Shopify Webhooks: Implementation Guide

Webhooks allow your systems to receive real-time notifications when events occur in your Shopify store. Instead of repeatedly polling the API to check for changes, webhooks push data to your server the moment something happens—an order is placed, a product is updated, or a customer registers.
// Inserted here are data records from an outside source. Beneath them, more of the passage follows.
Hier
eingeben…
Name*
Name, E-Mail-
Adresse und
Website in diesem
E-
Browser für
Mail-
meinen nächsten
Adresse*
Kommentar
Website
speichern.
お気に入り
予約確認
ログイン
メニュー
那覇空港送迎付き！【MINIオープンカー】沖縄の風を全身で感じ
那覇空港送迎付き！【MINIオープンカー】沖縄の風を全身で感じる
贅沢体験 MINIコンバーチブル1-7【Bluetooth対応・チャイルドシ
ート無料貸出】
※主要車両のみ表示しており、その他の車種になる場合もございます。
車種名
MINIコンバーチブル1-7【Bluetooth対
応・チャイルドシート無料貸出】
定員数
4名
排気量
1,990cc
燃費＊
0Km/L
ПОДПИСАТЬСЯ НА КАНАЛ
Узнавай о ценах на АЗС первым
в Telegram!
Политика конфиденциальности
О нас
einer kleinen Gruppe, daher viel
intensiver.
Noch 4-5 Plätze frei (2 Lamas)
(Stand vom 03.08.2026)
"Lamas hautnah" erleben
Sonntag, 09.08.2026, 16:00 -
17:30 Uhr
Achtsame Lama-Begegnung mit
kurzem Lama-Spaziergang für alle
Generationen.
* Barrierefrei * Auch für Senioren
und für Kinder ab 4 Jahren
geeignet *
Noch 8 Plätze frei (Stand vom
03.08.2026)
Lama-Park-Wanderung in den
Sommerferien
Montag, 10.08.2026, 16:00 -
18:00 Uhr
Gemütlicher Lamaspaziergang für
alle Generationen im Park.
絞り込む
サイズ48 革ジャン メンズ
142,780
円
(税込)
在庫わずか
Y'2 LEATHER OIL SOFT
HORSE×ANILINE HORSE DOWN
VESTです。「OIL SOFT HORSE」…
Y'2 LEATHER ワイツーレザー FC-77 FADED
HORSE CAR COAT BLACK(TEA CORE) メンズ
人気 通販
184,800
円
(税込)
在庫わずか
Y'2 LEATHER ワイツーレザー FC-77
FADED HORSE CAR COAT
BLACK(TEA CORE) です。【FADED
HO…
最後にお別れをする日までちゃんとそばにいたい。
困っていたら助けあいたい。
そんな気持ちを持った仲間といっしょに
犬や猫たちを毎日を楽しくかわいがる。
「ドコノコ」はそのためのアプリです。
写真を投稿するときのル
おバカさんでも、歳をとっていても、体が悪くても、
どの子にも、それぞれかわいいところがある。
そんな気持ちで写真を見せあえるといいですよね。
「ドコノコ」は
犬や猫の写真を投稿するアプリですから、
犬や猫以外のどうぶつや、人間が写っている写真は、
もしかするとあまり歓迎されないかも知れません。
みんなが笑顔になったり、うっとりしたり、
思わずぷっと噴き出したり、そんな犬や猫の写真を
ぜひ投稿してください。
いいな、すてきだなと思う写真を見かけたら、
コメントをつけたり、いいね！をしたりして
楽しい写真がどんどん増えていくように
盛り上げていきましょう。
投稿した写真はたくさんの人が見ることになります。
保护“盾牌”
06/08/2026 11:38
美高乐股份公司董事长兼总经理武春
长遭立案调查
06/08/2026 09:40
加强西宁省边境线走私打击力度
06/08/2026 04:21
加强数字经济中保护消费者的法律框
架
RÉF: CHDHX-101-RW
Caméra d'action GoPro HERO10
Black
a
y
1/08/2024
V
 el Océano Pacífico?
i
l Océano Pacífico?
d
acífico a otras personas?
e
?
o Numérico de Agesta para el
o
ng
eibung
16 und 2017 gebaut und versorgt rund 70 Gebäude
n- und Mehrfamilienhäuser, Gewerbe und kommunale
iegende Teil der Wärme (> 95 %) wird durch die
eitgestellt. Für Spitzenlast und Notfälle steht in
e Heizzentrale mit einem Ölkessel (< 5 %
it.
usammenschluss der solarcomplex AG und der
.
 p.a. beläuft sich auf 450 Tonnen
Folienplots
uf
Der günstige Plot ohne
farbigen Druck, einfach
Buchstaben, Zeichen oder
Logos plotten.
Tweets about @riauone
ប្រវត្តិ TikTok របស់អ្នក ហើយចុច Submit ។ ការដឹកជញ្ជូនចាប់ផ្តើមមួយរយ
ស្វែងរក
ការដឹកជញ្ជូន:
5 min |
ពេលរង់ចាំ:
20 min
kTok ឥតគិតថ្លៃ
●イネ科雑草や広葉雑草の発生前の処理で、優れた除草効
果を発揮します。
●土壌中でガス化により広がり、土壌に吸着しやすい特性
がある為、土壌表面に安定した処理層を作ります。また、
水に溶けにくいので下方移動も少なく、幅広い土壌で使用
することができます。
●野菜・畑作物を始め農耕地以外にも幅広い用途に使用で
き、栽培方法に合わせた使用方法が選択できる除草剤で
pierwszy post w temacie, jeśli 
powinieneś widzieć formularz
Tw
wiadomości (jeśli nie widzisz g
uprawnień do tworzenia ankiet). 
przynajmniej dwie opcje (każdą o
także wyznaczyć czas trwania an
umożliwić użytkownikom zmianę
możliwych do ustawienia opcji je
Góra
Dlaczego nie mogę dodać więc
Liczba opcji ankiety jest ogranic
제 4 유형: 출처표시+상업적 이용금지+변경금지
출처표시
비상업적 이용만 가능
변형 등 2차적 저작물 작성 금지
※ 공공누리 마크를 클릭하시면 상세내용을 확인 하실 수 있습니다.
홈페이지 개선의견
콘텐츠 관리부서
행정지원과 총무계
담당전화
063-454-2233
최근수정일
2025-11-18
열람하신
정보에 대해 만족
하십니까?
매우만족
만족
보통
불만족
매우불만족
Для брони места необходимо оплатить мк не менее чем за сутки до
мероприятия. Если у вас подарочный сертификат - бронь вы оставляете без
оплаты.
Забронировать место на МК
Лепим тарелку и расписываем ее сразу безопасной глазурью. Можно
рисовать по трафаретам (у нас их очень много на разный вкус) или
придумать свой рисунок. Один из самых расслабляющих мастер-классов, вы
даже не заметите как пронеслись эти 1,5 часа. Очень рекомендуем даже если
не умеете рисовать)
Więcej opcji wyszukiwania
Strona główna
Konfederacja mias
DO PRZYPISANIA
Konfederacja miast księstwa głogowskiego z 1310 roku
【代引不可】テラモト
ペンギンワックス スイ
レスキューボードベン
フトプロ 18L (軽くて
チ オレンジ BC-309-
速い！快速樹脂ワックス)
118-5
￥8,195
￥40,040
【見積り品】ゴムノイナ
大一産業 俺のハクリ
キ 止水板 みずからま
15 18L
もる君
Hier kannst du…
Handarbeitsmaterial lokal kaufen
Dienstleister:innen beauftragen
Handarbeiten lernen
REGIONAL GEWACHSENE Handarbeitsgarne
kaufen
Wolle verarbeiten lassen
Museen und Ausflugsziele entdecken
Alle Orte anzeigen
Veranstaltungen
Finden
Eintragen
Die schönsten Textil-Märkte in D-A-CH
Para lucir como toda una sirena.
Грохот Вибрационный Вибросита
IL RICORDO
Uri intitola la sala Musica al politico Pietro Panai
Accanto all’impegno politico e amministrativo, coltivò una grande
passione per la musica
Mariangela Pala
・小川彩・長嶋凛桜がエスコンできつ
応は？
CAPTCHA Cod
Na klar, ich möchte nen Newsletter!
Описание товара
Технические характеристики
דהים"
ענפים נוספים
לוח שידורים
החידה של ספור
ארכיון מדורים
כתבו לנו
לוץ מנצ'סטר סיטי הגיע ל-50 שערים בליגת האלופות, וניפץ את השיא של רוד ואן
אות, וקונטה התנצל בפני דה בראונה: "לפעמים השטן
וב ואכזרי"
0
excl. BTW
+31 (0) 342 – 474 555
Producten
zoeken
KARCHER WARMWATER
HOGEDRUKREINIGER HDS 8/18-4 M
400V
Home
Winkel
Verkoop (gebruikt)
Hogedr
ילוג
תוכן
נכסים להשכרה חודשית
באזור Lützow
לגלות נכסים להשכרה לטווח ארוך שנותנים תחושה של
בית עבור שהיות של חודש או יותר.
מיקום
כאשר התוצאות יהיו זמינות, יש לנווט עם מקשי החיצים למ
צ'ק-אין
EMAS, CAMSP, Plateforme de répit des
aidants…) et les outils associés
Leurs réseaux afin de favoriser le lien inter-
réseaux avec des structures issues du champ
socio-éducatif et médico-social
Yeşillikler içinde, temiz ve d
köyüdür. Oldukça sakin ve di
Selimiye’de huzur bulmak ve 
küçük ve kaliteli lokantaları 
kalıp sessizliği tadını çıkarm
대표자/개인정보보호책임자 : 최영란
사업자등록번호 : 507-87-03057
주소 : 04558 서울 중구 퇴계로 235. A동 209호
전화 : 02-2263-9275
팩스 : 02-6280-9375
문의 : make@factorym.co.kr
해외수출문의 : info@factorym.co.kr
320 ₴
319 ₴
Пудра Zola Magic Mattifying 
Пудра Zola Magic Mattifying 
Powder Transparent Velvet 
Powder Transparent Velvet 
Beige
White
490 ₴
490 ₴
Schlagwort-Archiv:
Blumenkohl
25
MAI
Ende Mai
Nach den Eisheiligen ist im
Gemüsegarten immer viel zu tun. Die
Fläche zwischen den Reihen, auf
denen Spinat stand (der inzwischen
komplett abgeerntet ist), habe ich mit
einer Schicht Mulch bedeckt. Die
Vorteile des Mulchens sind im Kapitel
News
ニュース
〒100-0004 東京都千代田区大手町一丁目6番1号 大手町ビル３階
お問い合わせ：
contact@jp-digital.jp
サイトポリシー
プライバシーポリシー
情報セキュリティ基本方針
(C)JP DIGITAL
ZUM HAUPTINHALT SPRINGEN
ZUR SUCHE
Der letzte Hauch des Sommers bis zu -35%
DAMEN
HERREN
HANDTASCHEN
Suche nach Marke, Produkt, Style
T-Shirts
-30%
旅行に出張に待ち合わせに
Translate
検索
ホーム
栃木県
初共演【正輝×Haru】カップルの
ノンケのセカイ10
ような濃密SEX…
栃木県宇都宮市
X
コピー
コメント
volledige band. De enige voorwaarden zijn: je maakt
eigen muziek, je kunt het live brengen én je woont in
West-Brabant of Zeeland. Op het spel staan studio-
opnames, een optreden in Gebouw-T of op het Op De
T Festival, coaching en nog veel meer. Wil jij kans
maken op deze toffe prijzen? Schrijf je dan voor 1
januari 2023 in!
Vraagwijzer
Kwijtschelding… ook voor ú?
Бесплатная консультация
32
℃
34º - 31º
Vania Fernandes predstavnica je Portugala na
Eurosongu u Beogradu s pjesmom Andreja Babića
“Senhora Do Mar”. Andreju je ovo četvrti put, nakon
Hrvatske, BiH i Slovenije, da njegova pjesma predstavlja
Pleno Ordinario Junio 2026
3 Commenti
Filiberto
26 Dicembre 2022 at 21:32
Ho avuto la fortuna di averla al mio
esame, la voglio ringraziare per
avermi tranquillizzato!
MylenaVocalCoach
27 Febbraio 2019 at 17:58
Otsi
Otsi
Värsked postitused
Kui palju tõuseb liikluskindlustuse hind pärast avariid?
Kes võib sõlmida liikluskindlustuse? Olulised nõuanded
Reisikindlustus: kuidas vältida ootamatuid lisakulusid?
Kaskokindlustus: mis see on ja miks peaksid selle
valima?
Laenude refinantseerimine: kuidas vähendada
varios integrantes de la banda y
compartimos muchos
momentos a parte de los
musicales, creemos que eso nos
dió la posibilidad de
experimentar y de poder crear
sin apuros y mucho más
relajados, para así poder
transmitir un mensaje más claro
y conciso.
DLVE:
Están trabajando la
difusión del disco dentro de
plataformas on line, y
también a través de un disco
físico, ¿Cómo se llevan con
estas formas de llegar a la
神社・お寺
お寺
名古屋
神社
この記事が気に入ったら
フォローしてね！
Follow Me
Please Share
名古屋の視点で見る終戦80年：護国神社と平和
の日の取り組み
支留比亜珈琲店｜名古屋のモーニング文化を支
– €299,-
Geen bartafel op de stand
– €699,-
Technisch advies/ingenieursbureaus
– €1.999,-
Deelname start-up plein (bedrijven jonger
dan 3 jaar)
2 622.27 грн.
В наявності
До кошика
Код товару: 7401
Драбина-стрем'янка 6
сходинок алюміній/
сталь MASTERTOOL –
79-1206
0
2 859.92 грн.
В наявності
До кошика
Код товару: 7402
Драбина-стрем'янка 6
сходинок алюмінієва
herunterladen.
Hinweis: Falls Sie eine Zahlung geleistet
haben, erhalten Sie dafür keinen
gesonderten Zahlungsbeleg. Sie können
This guide covers how to implement and manage webhooks.

What Are Webhooks?

Webhooks are HTTP callbacks that send data to your server when events occur:

Event occurs: Customer places an order
Shopify sends data: POST request to your endpoint URL
Your server responds: Processes data and returns 200 OK

This enables real-time integrations without constantly checking for changes.

Common Webhook Events

Orders

orders/create: New order placed
orders/updated: Order modified
orders/cancelled: Order cancelled
orders/fulfilled: Order shipped
orders/paid: Payment completed

Products

products/create: New product added
products/update: Product modified
products/delete: Product removed

Customers

customers/create: New customer registered
customers/update: Customer info changed

Inventory

inventory_levels/update: Stock level changed

Creating Webhooks

Via Shopify Admin

Go to Settings > Notifications
Scroll to Webhooks
Click Create webhook
Select the event (e.g., "Order creation")
Choose format (JSON recommended)
Enter your endpoint URL
Click Save

Via API

Create webhooks programmatically using the Admin API:

POST /admin/api/2024-01/webhooks.json
{
  "webhook": {
    "topic": "orders/create",
    "address": "https://example.com/webhooks/orders",
    "format": "json"
  }
}

Receiving Webhooks

Your endpoint must:

Accept POST requests
Return HTTP 200 within 5 seconds
Process data asynchronously for long operations

Example Payload (Order Created)

{
  "id": 820982911946154508,
  "email": "customer@example.com",
  "created_at": "2024-01-15T10:30:00-05:00",
  "total_price": "99.99",
  "line_items": [...]
}

Security: Verifying Webhooks

Always verify webhooks are authentic before processing:

Get the X-Shopify-Hmac-Sha256 header from the request
Compute HMAC-SHA256 of the raw request body using your shared secret
Base64 encode your computed hash
Compare to the header value (timing-safe comparison)
Reject if they don't match

Verification Example (PHP)

$hmac_header = $_SERVER['HTTP_X_SHOPIFY_HMAC_SHA256'];
$data = file_get_contents('php://input');
$calculated_hmac = base64_encode(hash_hmac('sha256', $data, $shared_secret, true));
$verified = hash_equals($hmac_header, $calculated_hmac);

Handling Retries

Shopify retries failed webhooks:

Retries occur for 48 hours if endpoint fails
Exponential backoff between retries
Webhook is marked "failed" after 19 retries
Duplicate webhooks may arrive—design for idempotency

Best Practices

Respond quickly: Return 200 immediately, process asynchronously
Handle duplicates: Use order/event IDs to prevent double-processing
Log everything: Store raw payloads for debugging
Monitor failures: Set up alerts for endpoint errors

Webhook Use Cases

ERP integration: Sync orders to accounting/inventory systems
Email notifications: Trigger custom emails on events
Fulfillment: Send orders to 3PL providers
Analytics: Track events in external analytics platforms
CRM updates: Sync customer data to CRM systems

Product and Collection Updates

Webhooks for product events can trigger updates to related systems when your collections change:

Sync product changes to external catalogs
Update search indexes when products change
Notify systems when inventory levels change

Automate Collection Updates: AWSM Collections automatically manages collection membership based on rules, reducing the need for custom webhook-based collection management.

Troubleshooting

Common Issues

Webhook not triggering: Verify the subscription is active and the event type is correct
Endpoint returning errors: Check server logs, verify URL is accessible
Verification failing: Ensure you're using the correct shared secret
Timeouts: Return 200 faster, process in background

Conclusion

Webhooks enable real-time integrations that keep your systems synchronized with your Shopify store. Always verify webhook authenticity, respond quickly to avoid timeouts, and design your processing to handle duplicates. For complex integrations, consider using a message queue to decouple receiving webhooks from processing them.